Sektor OT Dianggap Lebih Rentan Serangan Siber Dibanding Sektor IT

marketeers article
Diskusi Panel TUV Rheinland dan BSSN. (FOTO: TUV Rheinland Indonesia)

TÜV Rheinland Indonesia mengatakan bahwa sektor teknologi operasional atau operational technology (OT) memiliki risiko yang lebih tinggi terhadap serangan siber dibanding sektor information technology (IT).

Hal ini tentu perlu mendapat perhatian mengingat OT meliputi sistem seperti Industrial Control Systems (ICS), Supervisory Control and Data Acquisition (SCADA), serta Process Control Network (PCN), yang sangat krusial dalam industri seperti transportasi, energi, dan manufaktur.

Nyoman Susila, Managing Director TÜV Rheinland Indonesia mengatakan, dibandingkan dengan sistem IT, OT memiliki risiko lebih tinggi terhadap serangan siber karena sifatnya yang langsung berhubungan dengan proses industri dan sering kali kurang terlindungi secara memadai.

BACA JUGA: Perluas Jangkauan Pasar B2B, Kalibrasi dan TÜV NORD Jalin Kemitraan

“OT lebih rentan terhadap serangan siber dibandingkan dengan IT. Sistem OT terhubung ke banyak pihak melalui jaringan global, sehingga risiko keamanannya lebih kompleks,” ujar Nyoman Susila dalam siaran pers kepada Marketeers, Rabu (19/8/2024).

Menurut data yang diungkap oleh Manuel Diez, Global Field Manager I.07 Cyber Security and Functional Safety dari TÜV Rheinland, Indonesia saat ini menghadapi lebih dari 3.300 serangan siber setiap minggu.

Serangan-serangan ini sering kali menargetkan sektor-sektor vital seperti energi dan transportasi.

“Infrastruktur penting, seperti transportasi dan energi, menjadi sasaran utama serangan ransomware yang menuntut tebusan hingga jutaan dolar,” kata Manuel.

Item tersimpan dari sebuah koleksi
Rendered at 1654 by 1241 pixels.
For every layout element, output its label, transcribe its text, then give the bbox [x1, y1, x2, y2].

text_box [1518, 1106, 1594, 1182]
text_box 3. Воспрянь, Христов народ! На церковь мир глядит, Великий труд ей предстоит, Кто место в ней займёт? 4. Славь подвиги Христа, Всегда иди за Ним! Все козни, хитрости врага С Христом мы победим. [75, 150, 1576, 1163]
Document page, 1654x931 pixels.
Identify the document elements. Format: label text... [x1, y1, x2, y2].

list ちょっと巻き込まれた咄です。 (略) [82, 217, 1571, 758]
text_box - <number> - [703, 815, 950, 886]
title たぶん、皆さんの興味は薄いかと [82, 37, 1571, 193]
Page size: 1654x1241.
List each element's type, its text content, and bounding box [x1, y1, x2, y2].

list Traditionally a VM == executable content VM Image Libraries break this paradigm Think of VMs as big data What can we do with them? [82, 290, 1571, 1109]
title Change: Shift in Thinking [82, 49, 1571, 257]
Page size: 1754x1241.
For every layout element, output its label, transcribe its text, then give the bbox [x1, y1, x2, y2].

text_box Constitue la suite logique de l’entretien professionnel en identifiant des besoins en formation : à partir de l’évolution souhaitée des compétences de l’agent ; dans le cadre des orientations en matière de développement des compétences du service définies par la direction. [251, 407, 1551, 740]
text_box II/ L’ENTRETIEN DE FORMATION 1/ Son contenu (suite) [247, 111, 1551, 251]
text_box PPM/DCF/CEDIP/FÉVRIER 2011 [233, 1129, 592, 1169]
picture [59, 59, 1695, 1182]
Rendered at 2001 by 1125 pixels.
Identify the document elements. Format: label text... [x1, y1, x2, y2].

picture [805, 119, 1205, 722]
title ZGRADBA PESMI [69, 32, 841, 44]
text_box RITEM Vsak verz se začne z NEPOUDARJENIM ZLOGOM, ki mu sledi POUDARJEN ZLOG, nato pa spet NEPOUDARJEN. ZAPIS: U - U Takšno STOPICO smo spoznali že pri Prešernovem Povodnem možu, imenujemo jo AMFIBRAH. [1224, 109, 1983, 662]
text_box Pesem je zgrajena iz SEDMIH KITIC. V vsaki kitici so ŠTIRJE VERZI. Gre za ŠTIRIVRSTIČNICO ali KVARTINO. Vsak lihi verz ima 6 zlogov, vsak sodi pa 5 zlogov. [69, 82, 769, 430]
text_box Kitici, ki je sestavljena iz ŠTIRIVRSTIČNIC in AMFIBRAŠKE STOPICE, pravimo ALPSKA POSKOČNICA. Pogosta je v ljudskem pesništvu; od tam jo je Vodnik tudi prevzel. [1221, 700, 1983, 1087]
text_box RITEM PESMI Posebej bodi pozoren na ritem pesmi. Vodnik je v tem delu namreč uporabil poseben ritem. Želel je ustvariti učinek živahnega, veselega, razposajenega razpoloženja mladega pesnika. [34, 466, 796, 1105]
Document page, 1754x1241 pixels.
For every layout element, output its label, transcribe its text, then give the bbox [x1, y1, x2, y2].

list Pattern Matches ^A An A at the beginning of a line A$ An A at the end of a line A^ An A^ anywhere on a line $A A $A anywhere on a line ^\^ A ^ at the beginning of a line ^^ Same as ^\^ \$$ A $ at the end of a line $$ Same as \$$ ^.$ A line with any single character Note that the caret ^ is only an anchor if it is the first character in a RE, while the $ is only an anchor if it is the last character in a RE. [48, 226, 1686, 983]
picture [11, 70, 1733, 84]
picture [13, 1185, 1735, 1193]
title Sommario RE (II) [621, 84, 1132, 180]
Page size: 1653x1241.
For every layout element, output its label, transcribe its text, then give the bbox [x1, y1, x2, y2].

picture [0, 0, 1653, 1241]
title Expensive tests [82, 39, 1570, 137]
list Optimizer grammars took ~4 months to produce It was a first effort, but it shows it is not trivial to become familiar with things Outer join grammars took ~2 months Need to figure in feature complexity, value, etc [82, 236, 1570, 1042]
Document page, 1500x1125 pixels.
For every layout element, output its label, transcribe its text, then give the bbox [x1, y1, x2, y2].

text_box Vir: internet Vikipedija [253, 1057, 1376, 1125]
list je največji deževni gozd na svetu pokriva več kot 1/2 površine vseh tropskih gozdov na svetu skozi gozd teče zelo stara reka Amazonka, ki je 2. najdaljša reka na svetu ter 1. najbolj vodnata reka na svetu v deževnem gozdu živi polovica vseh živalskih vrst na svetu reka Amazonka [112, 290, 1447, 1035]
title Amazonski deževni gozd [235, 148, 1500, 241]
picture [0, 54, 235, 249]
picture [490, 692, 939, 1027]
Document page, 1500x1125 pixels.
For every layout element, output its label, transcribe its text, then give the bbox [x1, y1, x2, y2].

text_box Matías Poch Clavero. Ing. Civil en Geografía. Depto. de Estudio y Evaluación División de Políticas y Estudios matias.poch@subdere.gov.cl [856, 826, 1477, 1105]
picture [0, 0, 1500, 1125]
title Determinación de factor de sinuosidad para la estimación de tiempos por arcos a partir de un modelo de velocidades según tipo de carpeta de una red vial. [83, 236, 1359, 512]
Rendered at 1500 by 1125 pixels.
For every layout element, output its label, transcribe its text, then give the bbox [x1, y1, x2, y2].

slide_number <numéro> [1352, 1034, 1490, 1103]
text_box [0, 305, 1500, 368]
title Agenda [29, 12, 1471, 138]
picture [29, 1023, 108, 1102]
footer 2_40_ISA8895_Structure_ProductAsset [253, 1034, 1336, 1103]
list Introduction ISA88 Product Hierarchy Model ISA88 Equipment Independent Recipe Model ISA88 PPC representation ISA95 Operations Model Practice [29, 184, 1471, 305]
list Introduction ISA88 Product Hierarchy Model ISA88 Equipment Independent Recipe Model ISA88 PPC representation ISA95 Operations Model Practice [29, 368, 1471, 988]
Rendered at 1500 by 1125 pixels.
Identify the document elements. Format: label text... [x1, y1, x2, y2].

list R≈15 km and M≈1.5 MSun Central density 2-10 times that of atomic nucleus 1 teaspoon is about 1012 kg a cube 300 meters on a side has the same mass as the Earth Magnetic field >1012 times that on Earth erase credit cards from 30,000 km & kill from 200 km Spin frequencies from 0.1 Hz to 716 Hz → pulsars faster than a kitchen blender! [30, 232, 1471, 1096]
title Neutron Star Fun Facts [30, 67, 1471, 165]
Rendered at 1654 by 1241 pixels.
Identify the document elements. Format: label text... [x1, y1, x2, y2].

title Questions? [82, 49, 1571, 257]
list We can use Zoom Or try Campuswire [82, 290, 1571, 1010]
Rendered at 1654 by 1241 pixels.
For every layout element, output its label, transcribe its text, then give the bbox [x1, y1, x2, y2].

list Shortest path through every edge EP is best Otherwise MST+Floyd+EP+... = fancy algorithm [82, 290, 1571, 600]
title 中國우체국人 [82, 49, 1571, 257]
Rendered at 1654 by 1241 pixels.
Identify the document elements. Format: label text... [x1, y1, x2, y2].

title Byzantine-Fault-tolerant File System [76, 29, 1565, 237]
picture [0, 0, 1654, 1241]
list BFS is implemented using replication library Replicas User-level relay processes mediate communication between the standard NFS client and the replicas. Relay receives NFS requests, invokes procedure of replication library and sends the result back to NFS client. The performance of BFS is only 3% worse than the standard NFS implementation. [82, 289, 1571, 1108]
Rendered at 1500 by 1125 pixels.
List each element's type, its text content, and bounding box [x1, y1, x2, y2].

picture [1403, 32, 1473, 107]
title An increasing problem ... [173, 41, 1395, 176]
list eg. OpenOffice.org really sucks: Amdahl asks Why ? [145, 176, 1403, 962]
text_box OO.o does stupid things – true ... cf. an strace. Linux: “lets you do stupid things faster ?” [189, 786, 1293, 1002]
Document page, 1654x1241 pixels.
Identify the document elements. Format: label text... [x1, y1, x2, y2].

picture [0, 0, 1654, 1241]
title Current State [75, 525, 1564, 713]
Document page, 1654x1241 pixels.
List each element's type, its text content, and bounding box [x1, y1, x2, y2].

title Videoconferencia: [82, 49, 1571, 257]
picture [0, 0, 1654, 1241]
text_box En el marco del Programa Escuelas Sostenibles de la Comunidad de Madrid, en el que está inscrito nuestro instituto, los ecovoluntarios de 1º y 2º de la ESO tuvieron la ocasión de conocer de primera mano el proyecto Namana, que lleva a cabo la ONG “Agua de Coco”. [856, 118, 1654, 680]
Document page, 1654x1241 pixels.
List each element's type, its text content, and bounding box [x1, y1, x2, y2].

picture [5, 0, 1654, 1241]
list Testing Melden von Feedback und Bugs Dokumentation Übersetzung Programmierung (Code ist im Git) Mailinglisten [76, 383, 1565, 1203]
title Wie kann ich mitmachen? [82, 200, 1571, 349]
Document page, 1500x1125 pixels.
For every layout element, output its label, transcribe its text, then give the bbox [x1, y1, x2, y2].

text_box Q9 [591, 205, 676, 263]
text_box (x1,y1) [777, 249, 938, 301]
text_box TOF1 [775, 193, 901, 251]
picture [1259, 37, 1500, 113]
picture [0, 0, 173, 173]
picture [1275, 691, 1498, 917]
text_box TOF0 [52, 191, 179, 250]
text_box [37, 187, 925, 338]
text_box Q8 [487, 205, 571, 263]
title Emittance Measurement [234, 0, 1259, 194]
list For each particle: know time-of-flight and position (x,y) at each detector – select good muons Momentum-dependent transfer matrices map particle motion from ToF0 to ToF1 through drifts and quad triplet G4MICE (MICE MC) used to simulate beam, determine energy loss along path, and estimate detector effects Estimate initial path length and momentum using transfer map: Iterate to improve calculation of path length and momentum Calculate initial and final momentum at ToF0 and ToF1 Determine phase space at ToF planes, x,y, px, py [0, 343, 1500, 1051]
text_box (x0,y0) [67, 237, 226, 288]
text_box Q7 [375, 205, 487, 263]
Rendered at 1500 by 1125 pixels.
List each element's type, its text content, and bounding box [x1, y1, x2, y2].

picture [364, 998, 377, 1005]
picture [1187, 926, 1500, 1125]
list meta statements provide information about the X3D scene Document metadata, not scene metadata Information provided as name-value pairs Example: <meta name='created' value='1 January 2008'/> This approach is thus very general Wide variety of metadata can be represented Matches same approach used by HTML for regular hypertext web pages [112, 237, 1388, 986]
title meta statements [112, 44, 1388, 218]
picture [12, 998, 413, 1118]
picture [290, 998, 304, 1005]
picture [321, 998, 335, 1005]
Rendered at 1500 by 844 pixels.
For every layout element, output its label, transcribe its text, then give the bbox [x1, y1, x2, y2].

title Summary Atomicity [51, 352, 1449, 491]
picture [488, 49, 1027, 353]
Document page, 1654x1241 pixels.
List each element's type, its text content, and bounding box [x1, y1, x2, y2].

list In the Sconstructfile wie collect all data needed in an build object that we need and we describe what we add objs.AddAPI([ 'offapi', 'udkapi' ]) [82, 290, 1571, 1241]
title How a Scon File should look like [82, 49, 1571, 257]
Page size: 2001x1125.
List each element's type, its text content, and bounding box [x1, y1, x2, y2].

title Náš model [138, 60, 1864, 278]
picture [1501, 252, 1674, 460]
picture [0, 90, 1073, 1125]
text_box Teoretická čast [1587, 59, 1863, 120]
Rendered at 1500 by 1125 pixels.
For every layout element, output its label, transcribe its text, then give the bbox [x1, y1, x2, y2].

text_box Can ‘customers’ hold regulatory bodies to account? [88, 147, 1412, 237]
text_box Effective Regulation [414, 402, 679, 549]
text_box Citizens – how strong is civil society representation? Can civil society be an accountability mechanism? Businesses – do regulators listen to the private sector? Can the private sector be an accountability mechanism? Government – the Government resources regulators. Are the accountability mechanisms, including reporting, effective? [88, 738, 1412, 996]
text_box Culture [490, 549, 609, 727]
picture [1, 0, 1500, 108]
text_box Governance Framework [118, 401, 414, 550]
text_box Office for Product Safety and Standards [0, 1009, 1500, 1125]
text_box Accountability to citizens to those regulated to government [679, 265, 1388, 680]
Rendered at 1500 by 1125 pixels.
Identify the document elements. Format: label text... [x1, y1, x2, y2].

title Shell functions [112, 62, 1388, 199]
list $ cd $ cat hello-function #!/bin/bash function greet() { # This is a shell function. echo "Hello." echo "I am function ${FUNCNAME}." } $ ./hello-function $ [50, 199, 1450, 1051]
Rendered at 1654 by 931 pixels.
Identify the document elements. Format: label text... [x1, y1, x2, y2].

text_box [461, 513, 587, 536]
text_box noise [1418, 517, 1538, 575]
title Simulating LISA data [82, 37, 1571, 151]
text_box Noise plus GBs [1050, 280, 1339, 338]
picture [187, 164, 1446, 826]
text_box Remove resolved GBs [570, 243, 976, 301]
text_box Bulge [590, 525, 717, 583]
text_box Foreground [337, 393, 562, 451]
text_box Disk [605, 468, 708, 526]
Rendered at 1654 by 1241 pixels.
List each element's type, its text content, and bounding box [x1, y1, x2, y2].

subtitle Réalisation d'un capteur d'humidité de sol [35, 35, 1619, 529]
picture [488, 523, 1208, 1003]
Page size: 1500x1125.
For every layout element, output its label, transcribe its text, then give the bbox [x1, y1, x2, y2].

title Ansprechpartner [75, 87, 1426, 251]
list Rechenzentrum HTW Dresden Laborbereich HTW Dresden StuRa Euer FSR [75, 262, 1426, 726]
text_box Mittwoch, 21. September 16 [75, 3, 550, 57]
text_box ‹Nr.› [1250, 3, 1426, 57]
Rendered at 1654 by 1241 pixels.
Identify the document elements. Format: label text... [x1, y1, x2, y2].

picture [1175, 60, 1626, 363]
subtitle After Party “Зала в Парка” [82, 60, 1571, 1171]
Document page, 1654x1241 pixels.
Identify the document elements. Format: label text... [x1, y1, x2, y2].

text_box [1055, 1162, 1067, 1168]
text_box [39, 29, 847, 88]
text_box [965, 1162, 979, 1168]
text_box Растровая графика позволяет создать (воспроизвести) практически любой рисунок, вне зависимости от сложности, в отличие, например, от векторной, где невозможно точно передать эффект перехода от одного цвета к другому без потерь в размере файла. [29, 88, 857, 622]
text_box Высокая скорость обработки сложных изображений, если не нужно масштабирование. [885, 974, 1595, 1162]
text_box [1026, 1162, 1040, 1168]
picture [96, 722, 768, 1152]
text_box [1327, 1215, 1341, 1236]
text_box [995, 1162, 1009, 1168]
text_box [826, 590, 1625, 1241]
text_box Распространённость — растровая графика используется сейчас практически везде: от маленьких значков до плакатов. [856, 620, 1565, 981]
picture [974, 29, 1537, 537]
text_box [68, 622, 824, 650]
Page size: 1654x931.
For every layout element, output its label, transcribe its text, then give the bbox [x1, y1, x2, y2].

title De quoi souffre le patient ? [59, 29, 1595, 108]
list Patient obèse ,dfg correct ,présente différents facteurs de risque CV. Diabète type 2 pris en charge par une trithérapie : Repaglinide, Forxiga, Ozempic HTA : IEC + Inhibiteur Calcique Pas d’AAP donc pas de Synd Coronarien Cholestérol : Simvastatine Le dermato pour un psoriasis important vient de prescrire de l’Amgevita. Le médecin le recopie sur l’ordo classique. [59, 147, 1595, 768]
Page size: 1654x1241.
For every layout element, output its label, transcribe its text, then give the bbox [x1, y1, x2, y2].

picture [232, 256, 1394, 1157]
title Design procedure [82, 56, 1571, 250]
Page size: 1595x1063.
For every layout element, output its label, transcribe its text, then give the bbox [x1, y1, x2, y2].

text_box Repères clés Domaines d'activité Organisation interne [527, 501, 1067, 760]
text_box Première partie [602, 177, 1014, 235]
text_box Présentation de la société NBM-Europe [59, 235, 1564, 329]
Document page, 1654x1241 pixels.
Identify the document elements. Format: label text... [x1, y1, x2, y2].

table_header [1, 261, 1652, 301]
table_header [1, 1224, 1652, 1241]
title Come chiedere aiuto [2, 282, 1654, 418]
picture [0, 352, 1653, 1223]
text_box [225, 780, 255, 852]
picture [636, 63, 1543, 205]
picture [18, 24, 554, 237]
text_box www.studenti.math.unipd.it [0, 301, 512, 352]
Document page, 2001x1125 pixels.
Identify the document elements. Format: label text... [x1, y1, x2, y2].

_KETENTUAN LATIHAN_:
1: Jawablah pertanyaan berikut berdasarkan kutipan halaman tentang keamanan siber OT.
(a) Sistem apa saja yang disebut termasuk dalam OT?
(b) Berapa banyak serangan siber yang dihadapi Indonesia setiap minggu menurut data Manuel Diez?
(c) Apa jabatan Nyoman Susila?
2: Tentukan apakah setiap pernyataan berikut sesuai dengan kutipan halaman tentang keamanan siber OT. Jawab ya atau tidak, lalu kutip kata-kata yang menentukan.
(a) Sistem OT terhubung ke banyak pihak melalui jaringan global.
(b) Serangan ransomware terhadap infrastruktur penting menuntut tebusan hingga ribuan dolar.
(c) Manuel Diez menjabat sebagai Managing Director TÜV Rheinland Indonesia.

_KUNCI JAWABAN_:
1:
(a) Industrial Control Systems (ICS), Supervisory Control and Data Acquisition (SCADA), serta Process Control Network (PCN).
(b) Lebih dari 3.300 serangan siber.
(c) Managing Director TÜV Rheinland Indonesia.

2:
(a) Ya: "Sistem OT terhubung ke banyak pihak melalui jaringan global"
(b) Tidak: "menuntut tebusan hingga jutaan dolar"
(c) Tidak: "Manuel Diez, Global Field Manager I.07 Cyber Security and Functional Safety dari TÜV Rheinland"